Directions: Please replace "class" with "taxonomic class" everywhere in the lines below, leaving the rest untouched and the pictures out of your answer.

(Data items)
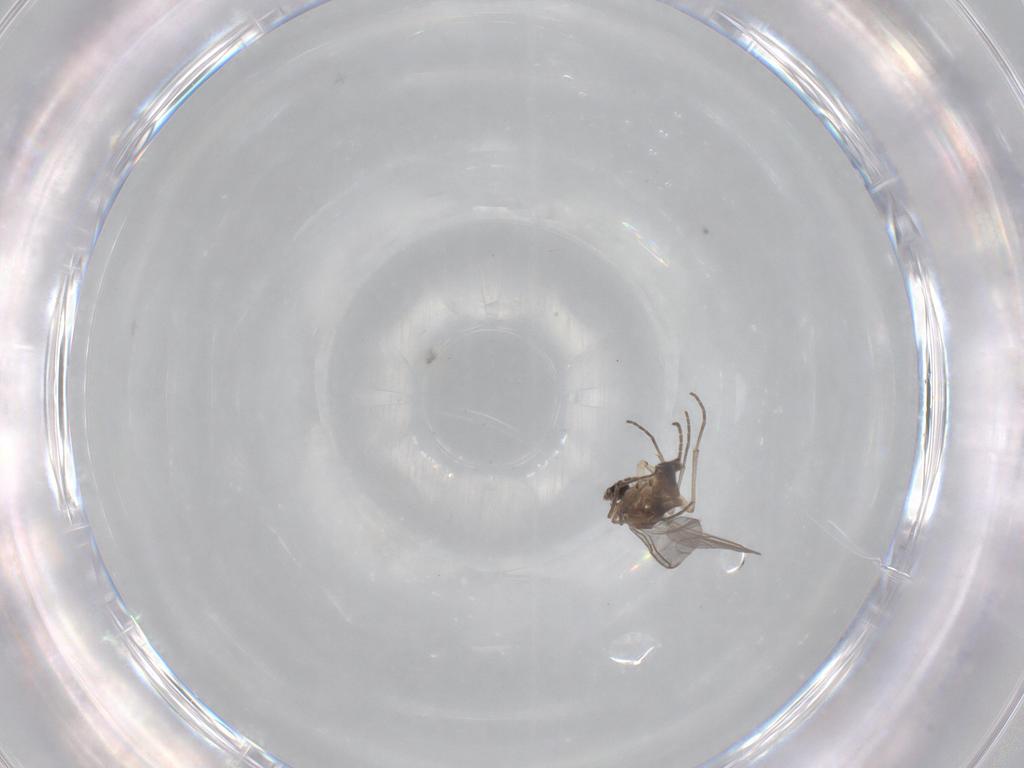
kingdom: Animalia
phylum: Arthropoda
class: Insecta
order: Diptera
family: Sciaridae
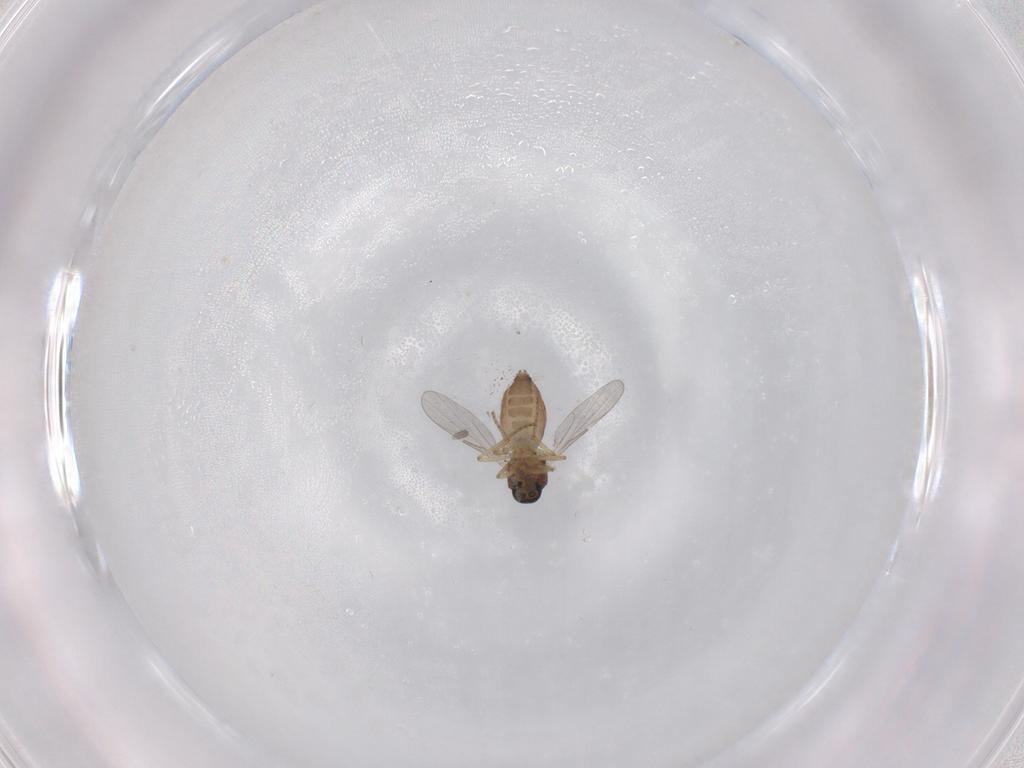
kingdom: Animalia
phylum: Arthropoda
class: Insecta
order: Diptera
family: Ceratopogonidae
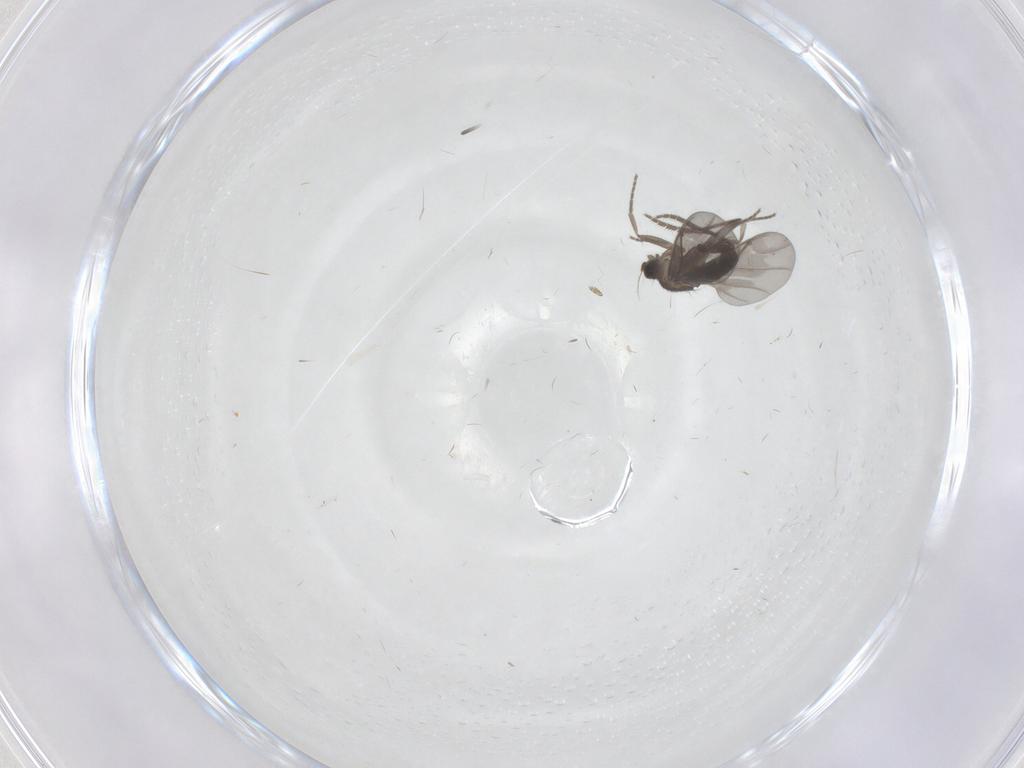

Full response:
kingdom: Animalia
phylum: Arthropoda
taxonomic class: Insecta
order: Diptera
family: Sciaridae
kingdom: Animalia
phylum: Arthropoda
taxonomic class: Insecta
order: Diptera
family: Ceratopogonidae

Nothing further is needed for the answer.